In the distant past, deep within the very first second after the start of the big bang, the vacuum state of the universe has had a higher energy than it has now. During the phase transitions that have occurred since then, this extra energy was converted into thermal radiation. It is conceivable that our current vacuum is still not the lowest vacuum possible. If that is the case, a transition to a lower vacuum state will be catastrophic: not only will it liberate enormous amounts of energy, it will also alter the very properties of the particles that make up all known forms of matter. Given this dramatic, if remote, possibility, it is worthwhile to ask under which conditions such a vacuum phase transition could be triggered.
Limits from Highest Energy Cosmic Rays
On Earth, the most energetic reactions between elementary particles take place in collisions between the highest energy cosmic rays and nucleons in the upper atmosphere. In the center of mass frame, such collisions can have energies up to 1 Pev. At present, these are far more energetic than the collisions that are produced in laboratory accelerators, where collisions barely exceed 1 TeV. However, in future generations of particle accelerators, energies beyond 1 PeV could be attained, later in this century. If so, such experiments would create conditions that have never before been achieved naturally on Earth. Would it be possible, in principle at least, that such experiments would threatened the vacuum as we know it?
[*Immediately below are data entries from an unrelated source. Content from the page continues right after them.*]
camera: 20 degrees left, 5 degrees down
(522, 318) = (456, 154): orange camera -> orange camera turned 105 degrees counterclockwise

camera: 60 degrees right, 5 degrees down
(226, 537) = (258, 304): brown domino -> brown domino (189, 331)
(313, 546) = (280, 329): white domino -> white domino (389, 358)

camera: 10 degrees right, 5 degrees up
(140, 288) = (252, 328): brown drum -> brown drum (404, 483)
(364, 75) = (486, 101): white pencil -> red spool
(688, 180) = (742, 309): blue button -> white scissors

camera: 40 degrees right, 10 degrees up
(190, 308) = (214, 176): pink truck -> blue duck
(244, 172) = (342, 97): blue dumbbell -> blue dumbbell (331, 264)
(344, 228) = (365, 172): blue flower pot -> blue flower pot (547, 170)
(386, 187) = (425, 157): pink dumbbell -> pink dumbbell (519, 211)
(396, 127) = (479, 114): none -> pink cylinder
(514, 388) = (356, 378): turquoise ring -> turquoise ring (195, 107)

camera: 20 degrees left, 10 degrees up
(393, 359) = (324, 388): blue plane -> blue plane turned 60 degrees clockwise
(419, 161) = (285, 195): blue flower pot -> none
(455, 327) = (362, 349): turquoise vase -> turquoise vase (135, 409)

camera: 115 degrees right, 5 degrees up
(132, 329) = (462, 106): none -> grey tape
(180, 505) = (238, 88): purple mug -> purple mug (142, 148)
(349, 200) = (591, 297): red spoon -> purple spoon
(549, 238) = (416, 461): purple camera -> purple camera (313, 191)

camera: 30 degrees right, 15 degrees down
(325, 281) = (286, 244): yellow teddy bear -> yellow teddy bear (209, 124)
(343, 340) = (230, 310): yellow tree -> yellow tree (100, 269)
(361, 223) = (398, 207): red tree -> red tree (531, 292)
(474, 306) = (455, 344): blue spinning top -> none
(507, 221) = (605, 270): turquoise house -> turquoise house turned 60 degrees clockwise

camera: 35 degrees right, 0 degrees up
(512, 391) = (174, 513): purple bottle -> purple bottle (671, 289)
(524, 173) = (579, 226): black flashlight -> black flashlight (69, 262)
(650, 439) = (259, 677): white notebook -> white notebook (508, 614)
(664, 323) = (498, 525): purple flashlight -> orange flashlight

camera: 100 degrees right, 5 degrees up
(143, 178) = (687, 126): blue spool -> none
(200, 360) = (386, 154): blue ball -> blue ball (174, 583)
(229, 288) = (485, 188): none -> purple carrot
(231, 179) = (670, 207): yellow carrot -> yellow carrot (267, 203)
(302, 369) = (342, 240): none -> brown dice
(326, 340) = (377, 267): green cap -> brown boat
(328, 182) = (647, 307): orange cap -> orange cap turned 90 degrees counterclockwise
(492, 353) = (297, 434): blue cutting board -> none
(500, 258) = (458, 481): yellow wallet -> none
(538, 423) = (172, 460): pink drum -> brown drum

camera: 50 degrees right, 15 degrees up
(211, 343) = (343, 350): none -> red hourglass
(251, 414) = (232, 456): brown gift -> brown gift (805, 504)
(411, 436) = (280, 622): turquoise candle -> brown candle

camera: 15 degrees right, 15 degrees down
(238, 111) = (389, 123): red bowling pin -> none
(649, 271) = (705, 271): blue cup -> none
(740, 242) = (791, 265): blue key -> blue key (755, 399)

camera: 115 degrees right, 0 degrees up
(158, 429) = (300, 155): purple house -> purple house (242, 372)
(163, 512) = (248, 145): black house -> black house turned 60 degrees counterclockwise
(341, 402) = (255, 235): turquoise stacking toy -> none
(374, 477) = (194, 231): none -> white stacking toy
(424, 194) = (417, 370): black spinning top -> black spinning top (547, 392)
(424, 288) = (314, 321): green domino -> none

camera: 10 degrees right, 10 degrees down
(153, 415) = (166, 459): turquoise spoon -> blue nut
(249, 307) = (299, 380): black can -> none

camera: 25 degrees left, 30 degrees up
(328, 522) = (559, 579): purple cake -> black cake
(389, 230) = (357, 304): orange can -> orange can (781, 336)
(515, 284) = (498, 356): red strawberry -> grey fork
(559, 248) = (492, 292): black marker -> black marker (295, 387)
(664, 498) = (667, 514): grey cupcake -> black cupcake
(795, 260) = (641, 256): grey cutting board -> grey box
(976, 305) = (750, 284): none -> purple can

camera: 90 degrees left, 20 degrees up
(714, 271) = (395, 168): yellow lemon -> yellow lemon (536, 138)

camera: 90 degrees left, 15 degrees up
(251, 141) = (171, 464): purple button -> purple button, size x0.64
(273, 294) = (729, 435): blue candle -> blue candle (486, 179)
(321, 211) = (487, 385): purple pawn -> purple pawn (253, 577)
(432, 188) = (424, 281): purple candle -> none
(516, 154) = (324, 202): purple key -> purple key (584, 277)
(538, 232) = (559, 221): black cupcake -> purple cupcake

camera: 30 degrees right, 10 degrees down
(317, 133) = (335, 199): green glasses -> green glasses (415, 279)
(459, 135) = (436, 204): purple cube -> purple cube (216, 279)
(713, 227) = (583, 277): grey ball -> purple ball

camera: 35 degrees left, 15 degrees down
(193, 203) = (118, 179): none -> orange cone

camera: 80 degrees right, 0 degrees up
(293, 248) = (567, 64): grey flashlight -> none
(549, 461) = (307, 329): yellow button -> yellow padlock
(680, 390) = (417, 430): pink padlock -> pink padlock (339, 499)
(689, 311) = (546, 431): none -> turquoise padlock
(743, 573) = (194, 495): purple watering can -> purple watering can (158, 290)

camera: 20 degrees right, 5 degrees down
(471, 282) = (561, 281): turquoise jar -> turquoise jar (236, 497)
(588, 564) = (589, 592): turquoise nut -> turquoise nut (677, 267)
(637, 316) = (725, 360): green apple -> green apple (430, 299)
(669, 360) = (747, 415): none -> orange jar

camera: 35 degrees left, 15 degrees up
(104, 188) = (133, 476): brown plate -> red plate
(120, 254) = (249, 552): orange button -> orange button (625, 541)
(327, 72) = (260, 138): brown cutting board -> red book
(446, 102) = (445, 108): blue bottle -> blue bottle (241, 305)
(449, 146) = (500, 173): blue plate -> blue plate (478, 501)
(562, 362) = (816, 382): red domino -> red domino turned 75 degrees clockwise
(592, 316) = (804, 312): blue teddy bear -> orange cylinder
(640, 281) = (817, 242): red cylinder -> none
It was this question that Martin Rees and I addressed in our paper:
- How stable is our vacuum? by Hut, P. & Rees, M.J., 1983, Nature 302, 508-509.
Our conclusion was that there was no need to worry: plenty of collisions between two of the highest energy cosmic ray particles have taken place in our past light cone, with energies up to 100 Eev (100,000 Pev).
Limits from Heaviest Cosmic Rays
Although our analysis made a convincing case against the possibility that elementary particles in accelerators could trigger a vacuum transition, it did not directly address what would happen in laboratories accelerating much more complex objects, such as heavy ions. I extended our analysis to this case, in the paper:
- Is It Safe to Disturb the Vacuum? by Hut, P., 1984, Invited Talk at Quark Matter '83, the Third International Conference on Ultra-Relativistic Nucleus-Nucleus Collisions, Brookhaven, NY, September 1983, ed. T.W. Ludlam and H. Wegner (Amsterdam: North Holland Publ.); in Nuclear Physics A418, 301c-311c.
My conclusion was that there was still no reason to worry, but that it would be interesting to probe the composition of the highest energy cosmic rays, in order to sharpen the limits even further.
Many years later, our results were quoted in a report commissioned by John Marburger, then Director of Brookhaven National Laboratories, to address various `disaster scenarios' that had been put forward, ours being one of them. See Review of Speculative ``Disaster Scenarios'' at RHIC, by Jaffe, R.L., Busza, W., Sandweiss, J., and Wilczek, F, 2000, Rev. Mod. Phys. 72, 1125-1140.
On a lighter note, around the same time physicist Gregory Benson published a science fiction story, Cosm (1999, Avon Eos), about the creation of a whole new universe through a vacuum phase transition triggered in a particle accelerator.